Functions: How does hydrolyzed wheat proteins supplement the hair?
Hydrolyzed wheat protein is a phyto (plant) peptide containing oligosaccharides (carbohydrates) and amino acids (proteins). Peptides form a link or bond between amino acids. Amino acids are compounds (building blocks) comprised of carbon, hydrogen, oxygen, and nitrogen atoms that join together to construct proteins. Amino acids (structural proteins) are needed (required) to keep the hair’s mostly keratin and lesser constitute of collagen in healthy condition. Hydrolyzed wheat proteins offer an additional supplement of the non-essential (can be produced by the body) amino acid of cysteine. Approximately one-quarter of a hair strand’s keratin is composed of cysteine. Cysteine supports the production collagen which may be beneficial to the hair follicle (bulb) on the regrowth of new hair. Additionally, studies suggest cysteine supplementation prevents hair loss.
Audience: Who would benefit from a hair care product containing hydrolyzed wheat proteins?
Its normal for the average person to lose approximately 50 to 100 hairs daily. However, excessive hair loss can be caused by a number of circumstances or conditions such as
- a protein deficiency
- a genetic predisposition for hair loss (hereditary)
- hormonal changes following childbirth, menopause, or due to birth control pills
- thyroid disease of hypothyroidism (low thyroid) or hyperthyroidism (high thyroid)
- alopecia catricial and alopecia areata in which the immune system damages the hair follicles
- scalp infections
- some types of lupus which can cause scarring
- medications to treat arthritis, cancer (chemotherapy), depression, heart conditions, and hypertension (high blood pressure)
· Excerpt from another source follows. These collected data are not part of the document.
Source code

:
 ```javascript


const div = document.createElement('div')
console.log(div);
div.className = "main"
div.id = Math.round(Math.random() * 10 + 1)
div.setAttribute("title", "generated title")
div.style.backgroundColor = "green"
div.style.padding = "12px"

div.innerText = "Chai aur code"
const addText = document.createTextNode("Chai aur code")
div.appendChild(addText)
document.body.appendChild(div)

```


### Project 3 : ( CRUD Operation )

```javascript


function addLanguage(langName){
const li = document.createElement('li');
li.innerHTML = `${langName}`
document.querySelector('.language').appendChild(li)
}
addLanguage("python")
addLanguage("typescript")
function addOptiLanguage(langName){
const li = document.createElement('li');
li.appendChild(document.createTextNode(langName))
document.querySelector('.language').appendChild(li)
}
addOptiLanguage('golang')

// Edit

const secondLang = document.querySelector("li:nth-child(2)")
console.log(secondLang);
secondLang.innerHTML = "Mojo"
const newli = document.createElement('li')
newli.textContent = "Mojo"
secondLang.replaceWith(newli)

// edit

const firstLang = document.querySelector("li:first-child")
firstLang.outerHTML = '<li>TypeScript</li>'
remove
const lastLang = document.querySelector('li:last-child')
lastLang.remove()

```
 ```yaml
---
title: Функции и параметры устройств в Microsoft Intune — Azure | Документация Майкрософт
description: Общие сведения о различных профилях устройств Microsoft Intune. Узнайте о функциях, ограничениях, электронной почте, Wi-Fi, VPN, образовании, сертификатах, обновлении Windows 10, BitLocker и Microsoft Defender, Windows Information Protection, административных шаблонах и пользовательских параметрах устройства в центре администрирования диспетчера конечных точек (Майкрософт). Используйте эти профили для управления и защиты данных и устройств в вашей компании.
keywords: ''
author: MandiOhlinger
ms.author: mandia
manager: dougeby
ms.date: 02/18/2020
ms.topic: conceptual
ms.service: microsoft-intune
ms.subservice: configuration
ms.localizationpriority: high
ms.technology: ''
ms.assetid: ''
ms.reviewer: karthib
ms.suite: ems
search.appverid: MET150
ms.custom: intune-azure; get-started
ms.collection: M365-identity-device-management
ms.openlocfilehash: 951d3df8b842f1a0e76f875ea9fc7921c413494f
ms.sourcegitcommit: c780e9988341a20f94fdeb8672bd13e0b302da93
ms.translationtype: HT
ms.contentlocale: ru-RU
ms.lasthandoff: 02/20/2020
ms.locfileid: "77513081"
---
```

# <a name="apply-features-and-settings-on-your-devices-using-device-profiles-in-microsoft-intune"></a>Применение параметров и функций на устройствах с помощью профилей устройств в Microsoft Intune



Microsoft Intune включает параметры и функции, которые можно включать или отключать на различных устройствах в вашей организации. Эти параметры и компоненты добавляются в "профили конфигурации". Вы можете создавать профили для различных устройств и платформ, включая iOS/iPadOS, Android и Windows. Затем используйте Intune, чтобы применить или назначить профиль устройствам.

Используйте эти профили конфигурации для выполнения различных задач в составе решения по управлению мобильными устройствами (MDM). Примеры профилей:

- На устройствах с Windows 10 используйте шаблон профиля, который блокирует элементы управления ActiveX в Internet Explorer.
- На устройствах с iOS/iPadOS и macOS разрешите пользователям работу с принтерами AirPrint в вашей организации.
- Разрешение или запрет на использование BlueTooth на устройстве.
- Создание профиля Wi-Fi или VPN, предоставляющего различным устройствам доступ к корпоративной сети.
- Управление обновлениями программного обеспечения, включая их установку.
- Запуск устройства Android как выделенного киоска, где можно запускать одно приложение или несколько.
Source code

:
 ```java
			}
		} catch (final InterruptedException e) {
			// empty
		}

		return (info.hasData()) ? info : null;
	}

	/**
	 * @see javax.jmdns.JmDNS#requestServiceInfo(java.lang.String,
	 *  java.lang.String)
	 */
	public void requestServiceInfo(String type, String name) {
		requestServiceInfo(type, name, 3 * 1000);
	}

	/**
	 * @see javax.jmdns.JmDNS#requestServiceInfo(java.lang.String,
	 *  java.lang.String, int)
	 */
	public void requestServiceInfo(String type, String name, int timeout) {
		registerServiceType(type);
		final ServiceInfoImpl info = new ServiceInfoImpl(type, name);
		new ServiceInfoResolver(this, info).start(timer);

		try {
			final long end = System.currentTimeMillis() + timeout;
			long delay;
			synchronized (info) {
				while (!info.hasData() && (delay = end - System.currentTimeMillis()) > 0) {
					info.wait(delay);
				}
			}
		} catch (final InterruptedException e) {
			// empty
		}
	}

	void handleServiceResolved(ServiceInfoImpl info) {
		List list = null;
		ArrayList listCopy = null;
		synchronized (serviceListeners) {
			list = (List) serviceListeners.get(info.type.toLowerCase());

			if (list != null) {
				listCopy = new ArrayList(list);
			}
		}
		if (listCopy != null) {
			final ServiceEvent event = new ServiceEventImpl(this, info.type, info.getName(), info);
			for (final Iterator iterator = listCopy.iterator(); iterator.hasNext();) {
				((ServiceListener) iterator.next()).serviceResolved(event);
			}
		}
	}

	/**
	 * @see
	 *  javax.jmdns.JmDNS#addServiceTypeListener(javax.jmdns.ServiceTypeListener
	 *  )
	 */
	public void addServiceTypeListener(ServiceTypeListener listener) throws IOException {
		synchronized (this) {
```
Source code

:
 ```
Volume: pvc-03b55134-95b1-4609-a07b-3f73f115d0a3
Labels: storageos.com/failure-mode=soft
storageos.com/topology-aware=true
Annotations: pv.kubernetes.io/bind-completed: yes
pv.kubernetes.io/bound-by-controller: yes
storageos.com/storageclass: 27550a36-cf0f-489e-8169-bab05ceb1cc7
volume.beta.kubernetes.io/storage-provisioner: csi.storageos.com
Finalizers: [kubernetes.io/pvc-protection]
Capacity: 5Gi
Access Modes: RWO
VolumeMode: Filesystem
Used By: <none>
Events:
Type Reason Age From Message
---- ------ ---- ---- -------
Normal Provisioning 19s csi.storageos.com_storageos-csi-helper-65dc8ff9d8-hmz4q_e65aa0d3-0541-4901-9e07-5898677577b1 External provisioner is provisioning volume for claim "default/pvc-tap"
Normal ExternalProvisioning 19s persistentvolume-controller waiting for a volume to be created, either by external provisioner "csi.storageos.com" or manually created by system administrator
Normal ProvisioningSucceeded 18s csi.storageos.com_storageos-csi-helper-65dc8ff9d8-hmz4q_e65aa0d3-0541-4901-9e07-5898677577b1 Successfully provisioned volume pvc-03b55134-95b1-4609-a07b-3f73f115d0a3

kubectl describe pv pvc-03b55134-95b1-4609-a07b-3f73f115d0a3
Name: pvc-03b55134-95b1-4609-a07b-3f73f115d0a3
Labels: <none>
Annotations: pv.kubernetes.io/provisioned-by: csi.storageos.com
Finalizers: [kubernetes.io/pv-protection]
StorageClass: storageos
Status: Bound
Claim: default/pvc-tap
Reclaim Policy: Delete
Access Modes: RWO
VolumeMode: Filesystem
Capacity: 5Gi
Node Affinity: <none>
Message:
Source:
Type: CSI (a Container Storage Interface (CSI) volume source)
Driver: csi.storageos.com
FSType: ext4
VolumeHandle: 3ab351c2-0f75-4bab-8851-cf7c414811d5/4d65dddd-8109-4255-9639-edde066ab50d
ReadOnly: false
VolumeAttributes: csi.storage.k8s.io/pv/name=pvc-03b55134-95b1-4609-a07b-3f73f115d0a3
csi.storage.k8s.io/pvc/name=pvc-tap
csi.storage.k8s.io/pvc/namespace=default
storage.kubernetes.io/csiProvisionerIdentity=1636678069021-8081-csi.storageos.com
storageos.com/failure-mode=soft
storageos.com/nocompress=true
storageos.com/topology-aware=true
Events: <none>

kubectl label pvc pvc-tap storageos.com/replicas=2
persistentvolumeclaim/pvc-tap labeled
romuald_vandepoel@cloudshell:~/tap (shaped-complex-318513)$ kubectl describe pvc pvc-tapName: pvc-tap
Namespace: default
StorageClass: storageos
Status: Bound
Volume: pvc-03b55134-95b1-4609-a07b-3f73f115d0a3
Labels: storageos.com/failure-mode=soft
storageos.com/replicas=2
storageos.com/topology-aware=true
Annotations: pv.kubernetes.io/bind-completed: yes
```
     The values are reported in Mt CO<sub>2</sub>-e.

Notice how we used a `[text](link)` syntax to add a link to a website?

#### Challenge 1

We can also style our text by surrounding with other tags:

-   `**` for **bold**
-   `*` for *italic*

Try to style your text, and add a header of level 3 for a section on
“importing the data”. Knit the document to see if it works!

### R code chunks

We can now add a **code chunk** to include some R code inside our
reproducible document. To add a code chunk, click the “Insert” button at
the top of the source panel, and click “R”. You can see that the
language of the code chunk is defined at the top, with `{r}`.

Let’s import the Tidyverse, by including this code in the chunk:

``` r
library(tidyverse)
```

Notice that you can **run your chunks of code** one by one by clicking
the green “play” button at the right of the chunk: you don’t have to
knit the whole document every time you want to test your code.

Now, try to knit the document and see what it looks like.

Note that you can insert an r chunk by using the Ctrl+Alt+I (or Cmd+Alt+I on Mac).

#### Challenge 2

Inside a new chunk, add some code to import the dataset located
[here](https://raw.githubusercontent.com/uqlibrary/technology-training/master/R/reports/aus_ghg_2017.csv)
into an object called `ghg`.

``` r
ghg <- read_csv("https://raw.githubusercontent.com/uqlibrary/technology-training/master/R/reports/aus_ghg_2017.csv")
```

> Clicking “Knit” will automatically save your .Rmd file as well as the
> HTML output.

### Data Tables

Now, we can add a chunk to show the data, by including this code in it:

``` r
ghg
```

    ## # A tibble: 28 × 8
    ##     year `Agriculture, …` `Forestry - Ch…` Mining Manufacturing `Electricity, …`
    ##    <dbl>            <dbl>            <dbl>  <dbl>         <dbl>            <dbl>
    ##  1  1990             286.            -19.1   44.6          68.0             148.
- a sudden emotional or physical shock
- trichotillomania, a hair pulling disorder
The benefits of using a hair care product that contains hydrolyzed wheat proteins are its ability to add volume, thickness, and body to hair by swelling the hair shaft with moisture, its ability to repair damaged hair by an infusion of amino acid proteins, and its ability to form a thin layering on the hair’s surface that provides a lustrous shine and manageability without weighing the hair down. Hydrolyzed wheat proteins are derived from a natural source, wheat, and are an excellent remedy for thinning hair.